Hi,
I'm been using PD on and off for about a year now, slowly improving. I wrote a sample player/looper, which works. However, I didn't build in any 'windowing' to avoid clicks when playback loops.
Basically, it works by: 1) loading a sample into an array, 2) doing some calculations based on the sample's length and my loop start/length values, playback speed, etc, and 3) plugging that data into a Phasor~ that reads the array.
So I thought, I just need to insert a Line~ after the Phasor~ to ramp up and down the output each time the sample plays, but I don't know how to tell PD exactly when to trigger those ramps. Can PD rapidly and efficiently 'monitor' Phasor~'s audio data output, that I could then use for the triggers?
Maybe somebody can tell me what the best way to go about this sampler is - I mean, is there a more efficient way to do it? And do you have a solution for my windowing issue that would fit into my patch as it stands?
Thank you

Hi,

What exactly do you mean by windowing (I don't know this term)?

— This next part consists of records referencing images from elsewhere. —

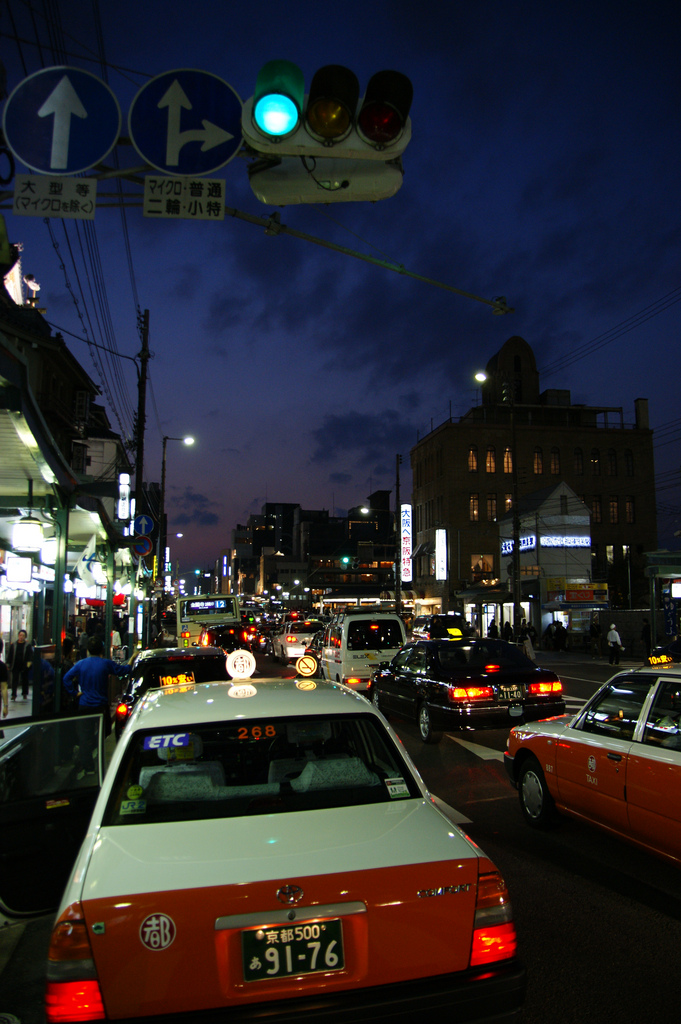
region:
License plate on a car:
[237, 917, 346, 983]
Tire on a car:
[514, 754, 553, 824]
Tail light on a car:
[466, 870, 524, 970]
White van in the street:
[315, 614, 410, 691]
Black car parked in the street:
[362, 633, 568, 740]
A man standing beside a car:
[58, 641, 135, 714]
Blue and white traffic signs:
[0, 53, 241, 181]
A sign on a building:
[396, 497, 412, 590]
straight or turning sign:
[128, 61, 254, 204]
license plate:
[219, 913, 395, 1002]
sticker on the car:
[116, 904, 197, 969]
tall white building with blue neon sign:
[479, 466, 636, 633]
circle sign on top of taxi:
[213, 637, 275, 695]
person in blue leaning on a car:
[64, 622, 146, 737]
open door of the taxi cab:
[1, 702, 164, 943]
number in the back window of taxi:
[228, 706, 297, 760]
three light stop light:
[244, 45, 486, 199]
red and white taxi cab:
[0, 679, 522, 1022]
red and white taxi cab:
[501, 663, 678, 863]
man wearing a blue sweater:
[55, 633, 132, 791]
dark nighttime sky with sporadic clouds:
[0, 1, 679, 597]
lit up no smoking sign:
[295, 653, 316, 676]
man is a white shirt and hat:
[602, 621, 628, 666]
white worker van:
[321, 610, 409, 692]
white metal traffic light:
[237, 56, 414, 162]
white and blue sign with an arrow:
[0, 64, 126, 174]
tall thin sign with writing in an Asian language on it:
[397, 502, 413, 583]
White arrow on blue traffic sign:
[35, 72, 89, 179]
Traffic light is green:
[250, 85, 304, 141]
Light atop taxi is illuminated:
[226, 648, 255, 679]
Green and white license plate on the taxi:
[233, 911, 341, 980]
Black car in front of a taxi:
[363, 625, 563, 736]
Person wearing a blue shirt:
[64, 636, 140, 779]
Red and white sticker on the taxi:
[136, 906, 177, 949]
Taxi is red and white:
[497, 653, 679, 869]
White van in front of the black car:
[319, 598, 406, 692]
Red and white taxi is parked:
[0, 646, 526, 1022]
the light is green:
[254, 92, 298, 137]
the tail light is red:
[472, 920, 513, 961]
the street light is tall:
[159, 434, 195, 562]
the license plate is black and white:
[238, 915, 344, 984]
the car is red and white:
[1, 647, 514, 1021]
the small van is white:
[319, 613, 406, 693]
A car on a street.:
[69, 680, 503, 995]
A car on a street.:
[508, 660, 675, 860]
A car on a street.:
[382, 639, 545, 746]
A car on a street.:
[409, 609, 488, 653]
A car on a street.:
[313, 612, 419, 692]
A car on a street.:
[273, 619, 341, 663]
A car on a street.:
[246, 624, 289, 655]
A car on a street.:
[197, 628, 266, 655]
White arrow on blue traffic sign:
[153, 72, 185, 156]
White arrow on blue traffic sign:
[34, 70, 91, 170]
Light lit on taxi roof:
[221, 644, 255, 678]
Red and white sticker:
[136, 906, 178, 947]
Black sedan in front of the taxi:
[364, 637, 562, 743]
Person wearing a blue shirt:
[61, 630, 138, 776]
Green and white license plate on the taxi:
[239, 913, 346, 982]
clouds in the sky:
[338, 307, 433, 366]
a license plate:
[233, 927, 353, 978]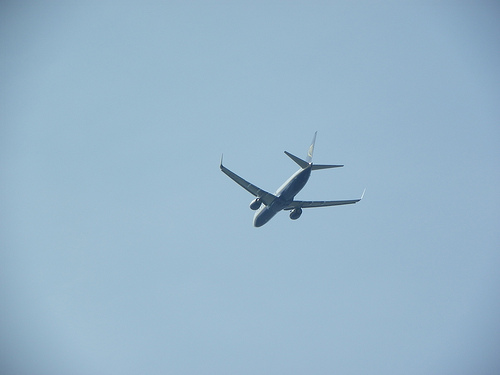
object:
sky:
[1, 0, 499, 373]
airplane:
[217, 133, 365, 226]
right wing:
[284, 188, 365, 209]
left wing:
[220, 154, 274, 206]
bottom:
[254, 167, 310, 224]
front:
[254, 205, 277, 227]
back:
[276, 132, 345, 198]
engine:
[289, 208, 302, 220]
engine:
[249, 197, 262, 210]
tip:
[284, 131, 343, 171]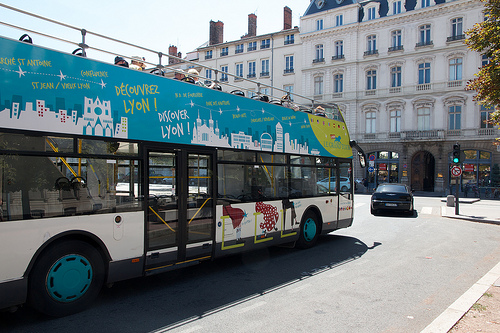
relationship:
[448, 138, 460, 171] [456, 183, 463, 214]
traffic light on pole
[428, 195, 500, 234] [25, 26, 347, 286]
sidewalk beside bus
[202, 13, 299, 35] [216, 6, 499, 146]
chimneys on top of buildng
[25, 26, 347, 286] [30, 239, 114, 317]
bus has wheel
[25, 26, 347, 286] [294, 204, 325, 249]
bus has front wheel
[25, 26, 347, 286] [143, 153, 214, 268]
bus has door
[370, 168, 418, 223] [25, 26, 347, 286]
car in front of bus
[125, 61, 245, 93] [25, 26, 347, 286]
people sitting on bus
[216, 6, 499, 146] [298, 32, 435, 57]
buildng has windows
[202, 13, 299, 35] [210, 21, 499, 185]
chimneys on top of building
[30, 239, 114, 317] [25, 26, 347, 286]
wheel on side of bus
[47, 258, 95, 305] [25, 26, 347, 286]
hubcap on bus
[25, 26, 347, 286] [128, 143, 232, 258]
bus has doors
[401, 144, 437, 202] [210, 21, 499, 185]
doorway on building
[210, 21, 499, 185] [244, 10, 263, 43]
building has chinmey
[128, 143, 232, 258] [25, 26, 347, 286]
doors on bus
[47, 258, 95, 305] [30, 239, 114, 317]
hubcap on wheel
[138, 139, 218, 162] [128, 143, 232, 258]
frame on edge of doors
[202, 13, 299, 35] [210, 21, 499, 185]
chimneys on building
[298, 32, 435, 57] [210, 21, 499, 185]
windows on building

As for using [line~] to create some ramp according to [phasor~]'s output, you can do this via signal logic (using objects such as [>~], [==~], [<~], etc.). Here is a patch that will send a single bang every time [phasor~]'s value is larger than 0.8 (if you need some help understanding it, I can explain it in a more detailed way):

In general, I prefer to use [line~] to directly control the playback of an array, since it is easier to control its starting and ending point as well as its speed, but what you want to do is absolutely possible with [phasor~] as well.

I hope this helps, good luck with your project!
Gilberto

If you want to keep it vanilla (though not lgpl) you can do something like:

[phasor~]   [.2(   [.9(
|           |      |
[expr~ if($v1 > $f2, if($v1 < $f3, 1, 0), 0]
|
[lop~ 64] <-change this to change the attack and release on the window

The [expr~] object should output an audiorate 1 if the input is between .2 and .9 and an audiorate 0 otherwise. The nested ifs are used to simulate something like :

if ($v1 > $f2 && $v1 < $f3) {
  return 1;
}
else {
  return 0;
}

The [lop~ 64] object is for smoothing out the sudden jumps between 0 and 1.

Another approach is to drive a windowing function or table lookup using the same [phasor~] used to drive sample playback.
One approach would be to do something like this:

[phasor~]
|
[*~ .5]
|
[+~ .75]
|
[cos~]
|
[*~ 100] <-change this to change the attack and release of the window
|
[clip~ 0 1]

Here we are taking the [phasor~] signal and using it to drive the positive half of a cosine function. We then scale this function up to increase the slope of its attack and decay. Finally we use [clip~ 0 1] to give it a maximum value of 1 instead of 100. Essentially this gives us a square like function with sinusoidal attacks and decays at the ends.

You can also use the technique described in Kreidler's tutorial, here http://www.pd-tutorial.com/english/ch03s04.html#id426491 (scroll down till you find the loop generator, the second image).

It never occurred to me that I could use signal logic to test values of an audio signal. So simple! But I also like the idea of using the same loop playing Phasor~ to run another windowing function in sync with it.
Thanks very much, all three of you who replied.
So I suppose my only remaining question is:
With a variety of methods to achieve the same goal (eg. using Line~ vs Phasor~ to drive sample playback; or the two methods suggested for solving my problem above), is there a most CPU-efficient way to build such a sampler?

It kind of depends on what you want your sampler to do. If I am playing back one-shot sounds I prefer to use [line~] but if I am dealing with loops a would rather use [phasor~]. I find that it is more intuitive to do all sorts of wacky beat slicing and transformations using [phasor~] but I don't really think there is a significant difference in CPU usage.